Lay out everything from the line containing "family: Sphingidae" down to the line containing "genus: Rumina", both included, as a JSON list of strings with one string per line and blank lines omitted. Include only that span of the items below.
Start Information given
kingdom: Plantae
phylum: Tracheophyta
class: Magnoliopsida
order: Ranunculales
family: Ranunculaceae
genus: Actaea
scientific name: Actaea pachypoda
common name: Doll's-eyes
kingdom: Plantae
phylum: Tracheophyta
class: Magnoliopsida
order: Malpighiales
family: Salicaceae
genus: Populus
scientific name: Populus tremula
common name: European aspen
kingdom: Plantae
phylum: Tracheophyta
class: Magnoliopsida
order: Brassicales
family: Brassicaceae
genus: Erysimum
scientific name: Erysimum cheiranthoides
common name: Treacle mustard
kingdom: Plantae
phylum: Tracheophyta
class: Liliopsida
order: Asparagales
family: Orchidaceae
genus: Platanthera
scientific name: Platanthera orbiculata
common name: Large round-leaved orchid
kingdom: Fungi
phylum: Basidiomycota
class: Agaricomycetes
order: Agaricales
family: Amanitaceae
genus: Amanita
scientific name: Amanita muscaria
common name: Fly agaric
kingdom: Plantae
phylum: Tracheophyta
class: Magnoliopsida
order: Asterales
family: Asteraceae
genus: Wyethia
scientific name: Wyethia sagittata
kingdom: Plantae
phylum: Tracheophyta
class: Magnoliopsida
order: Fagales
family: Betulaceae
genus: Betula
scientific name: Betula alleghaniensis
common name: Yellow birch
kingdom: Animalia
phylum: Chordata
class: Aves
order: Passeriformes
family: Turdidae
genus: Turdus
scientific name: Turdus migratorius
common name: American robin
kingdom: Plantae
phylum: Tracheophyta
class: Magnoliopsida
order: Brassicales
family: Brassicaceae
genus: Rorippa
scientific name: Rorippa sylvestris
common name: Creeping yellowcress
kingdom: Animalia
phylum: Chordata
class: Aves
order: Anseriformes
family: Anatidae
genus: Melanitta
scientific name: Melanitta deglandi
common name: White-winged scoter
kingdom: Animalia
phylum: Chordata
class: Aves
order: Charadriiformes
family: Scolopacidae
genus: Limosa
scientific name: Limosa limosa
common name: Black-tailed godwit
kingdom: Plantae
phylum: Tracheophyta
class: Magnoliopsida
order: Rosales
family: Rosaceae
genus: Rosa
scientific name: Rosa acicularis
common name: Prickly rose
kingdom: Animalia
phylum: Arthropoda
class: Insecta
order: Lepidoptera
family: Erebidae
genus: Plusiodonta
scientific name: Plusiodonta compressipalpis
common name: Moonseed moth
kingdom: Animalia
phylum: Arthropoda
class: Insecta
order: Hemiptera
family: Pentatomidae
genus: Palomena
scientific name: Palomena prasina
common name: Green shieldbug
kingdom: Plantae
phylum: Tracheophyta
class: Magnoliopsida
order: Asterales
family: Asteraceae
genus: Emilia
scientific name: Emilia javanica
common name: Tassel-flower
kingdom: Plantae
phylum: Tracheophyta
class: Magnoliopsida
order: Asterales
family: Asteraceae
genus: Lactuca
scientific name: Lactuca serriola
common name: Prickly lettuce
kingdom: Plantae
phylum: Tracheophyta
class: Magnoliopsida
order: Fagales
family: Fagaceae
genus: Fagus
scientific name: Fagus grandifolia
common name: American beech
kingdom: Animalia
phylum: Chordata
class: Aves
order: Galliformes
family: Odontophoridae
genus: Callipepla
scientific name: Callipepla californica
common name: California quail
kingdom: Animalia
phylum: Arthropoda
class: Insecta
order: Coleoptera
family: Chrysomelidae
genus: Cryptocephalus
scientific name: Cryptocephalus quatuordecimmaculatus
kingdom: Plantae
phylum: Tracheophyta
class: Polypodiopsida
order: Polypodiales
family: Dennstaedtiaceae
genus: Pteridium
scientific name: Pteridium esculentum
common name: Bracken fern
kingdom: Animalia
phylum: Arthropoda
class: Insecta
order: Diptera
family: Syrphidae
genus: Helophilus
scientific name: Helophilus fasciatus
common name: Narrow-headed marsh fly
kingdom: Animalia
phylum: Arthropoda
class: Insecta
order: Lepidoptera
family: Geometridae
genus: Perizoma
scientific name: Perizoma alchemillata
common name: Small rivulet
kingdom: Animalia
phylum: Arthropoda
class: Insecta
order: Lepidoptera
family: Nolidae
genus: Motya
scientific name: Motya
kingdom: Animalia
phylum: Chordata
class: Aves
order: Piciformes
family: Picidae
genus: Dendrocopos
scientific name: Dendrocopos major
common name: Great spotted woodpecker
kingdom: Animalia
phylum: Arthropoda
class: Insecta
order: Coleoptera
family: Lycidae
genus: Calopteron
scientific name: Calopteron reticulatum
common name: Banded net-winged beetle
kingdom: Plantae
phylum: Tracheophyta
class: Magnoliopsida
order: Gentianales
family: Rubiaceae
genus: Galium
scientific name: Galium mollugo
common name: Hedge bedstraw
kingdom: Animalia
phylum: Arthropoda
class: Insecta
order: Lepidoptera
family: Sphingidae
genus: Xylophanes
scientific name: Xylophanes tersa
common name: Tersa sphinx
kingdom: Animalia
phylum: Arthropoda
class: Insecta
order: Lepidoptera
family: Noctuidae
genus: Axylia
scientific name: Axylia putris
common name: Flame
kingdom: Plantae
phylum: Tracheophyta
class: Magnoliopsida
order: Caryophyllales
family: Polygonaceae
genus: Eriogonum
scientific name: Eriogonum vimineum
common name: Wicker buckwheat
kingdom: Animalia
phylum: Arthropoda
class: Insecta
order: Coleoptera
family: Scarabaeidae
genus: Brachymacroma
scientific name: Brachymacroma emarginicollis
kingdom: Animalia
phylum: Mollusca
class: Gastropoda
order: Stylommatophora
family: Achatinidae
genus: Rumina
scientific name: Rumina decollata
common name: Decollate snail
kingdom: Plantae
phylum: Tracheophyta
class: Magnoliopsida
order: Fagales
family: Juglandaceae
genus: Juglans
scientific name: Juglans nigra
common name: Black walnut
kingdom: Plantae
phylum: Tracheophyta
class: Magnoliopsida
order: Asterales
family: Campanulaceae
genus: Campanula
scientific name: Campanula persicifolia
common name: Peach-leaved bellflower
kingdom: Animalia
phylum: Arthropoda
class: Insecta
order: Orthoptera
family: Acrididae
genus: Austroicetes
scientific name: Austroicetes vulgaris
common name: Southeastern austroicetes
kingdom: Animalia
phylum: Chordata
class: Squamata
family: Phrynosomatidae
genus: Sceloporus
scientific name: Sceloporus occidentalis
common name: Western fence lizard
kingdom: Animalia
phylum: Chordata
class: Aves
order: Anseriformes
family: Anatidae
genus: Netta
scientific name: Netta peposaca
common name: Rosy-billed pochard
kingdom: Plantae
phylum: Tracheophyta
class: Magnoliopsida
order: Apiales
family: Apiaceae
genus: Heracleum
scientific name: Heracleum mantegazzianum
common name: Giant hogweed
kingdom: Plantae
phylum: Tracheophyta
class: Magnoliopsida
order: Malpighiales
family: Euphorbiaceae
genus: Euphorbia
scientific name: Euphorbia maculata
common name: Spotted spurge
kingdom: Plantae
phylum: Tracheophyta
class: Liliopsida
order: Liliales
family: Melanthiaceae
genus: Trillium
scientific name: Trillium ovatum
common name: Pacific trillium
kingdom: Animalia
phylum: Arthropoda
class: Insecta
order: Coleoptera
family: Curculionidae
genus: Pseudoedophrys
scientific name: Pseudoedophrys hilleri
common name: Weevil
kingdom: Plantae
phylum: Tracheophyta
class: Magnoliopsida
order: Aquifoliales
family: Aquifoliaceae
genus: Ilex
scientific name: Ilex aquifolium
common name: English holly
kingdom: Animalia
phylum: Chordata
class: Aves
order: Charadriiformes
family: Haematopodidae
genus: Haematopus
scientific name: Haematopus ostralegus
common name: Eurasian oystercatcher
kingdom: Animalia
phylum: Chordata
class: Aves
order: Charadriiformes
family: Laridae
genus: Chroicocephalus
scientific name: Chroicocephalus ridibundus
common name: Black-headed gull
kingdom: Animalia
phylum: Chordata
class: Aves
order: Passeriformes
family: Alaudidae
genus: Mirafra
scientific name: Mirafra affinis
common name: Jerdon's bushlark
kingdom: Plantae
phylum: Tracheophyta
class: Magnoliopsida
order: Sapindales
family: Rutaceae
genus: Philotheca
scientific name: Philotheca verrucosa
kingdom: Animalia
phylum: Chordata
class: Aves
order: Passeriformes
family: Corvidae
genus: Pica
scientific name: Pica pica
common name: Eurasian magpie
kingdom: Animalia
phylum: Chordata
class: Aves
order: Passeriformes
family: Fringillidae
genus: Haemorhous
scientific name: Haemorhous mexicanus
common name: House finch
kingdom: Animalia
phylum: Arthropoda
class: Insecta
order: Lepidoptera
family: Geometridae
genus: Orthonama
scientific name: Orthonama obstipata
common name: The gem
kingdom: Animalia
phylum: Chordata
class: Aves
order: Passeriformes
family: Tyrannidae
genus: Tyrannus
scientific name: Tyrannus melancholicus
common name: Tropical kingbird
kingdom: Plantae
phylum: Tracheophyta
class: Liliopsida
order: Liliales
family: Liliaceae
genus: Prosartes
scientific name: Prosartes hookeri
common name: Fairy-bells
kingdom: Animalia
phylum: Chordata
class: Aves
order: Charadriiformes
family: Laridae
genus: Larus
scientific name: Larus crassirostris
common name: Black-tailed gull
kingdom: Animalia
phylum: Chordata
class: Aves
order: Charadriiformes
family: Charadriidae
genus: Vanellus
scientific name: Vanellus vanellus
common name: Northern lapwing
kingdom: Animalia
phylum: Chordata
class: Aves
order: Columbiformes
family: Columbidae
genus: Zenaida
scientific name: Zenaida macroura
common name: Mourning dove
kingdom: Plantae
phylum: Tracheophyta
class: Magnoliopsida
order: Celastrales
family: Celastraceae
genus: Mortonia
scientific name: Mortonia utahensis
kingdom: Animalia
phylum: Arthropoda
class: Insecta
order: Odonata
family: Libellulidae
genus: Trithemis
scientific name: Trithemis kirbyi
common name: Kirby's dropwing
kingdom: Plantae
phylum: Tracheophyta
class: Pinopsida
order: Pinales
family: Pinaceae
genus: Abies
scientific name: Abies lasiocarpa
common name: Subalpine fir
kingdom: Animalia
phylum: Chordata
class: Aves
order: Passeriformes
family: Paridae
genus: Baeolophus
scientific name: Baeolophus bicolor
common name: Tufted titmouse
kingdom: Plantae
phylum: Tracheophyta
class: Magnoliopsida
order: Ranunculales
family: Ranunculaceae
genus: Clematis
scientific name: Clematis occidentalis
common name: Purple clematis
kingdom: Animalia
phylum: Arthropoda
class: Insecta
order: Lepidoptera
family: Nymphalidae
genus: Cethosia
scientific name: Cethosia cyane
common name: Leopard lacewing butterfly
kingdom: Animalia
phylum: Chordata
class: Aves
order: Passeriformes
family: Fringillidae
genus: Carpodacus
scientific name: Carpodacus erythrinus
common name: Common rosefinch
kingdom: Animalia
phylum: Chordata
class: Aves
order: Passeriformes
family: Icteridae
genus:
End Information given
## Final result
[
  "family: Sphingidae",
  "genus: Xylophanes",
  "scientific name: Xylophanes tersa",
  "common name: Tersa sphinx",
  "kingdom: Animalia",
  "phylum: Arthropoda",
  "class: Insecta",
  "order: Lepidoptera",
  "family: Noctuidae",
  "genus: Axylia",
  "scientific name: Axylia putris",
  "common name: Flame",
  "kingdom: Plantae",
  "phylum: Tracheophyta",
  "class: Magnoliopsida",
  "order: Caryophyllales",
  "family: Polygonaceae",
  "genus: Eriogonum",
  "scientific name: Eriogonum vimineum",
  "common name: Wicker buckwheat",
  "kingdom: Animalia",
  "phylum: Arthropoda",
  "class: Insecta",
  "order: Coleoptera",
  "family: Scarabaeidae",
  "genus: Brachymacroma",
  "scientific name: Brachymacroma emarginicollis",
  "kingdom: Animalia",
  "phylum: Mollusca",
  "class: Gastropoda",
  "order: Stylommatophora",
  "family: Achatinidae",
  "genus: Rumina"
]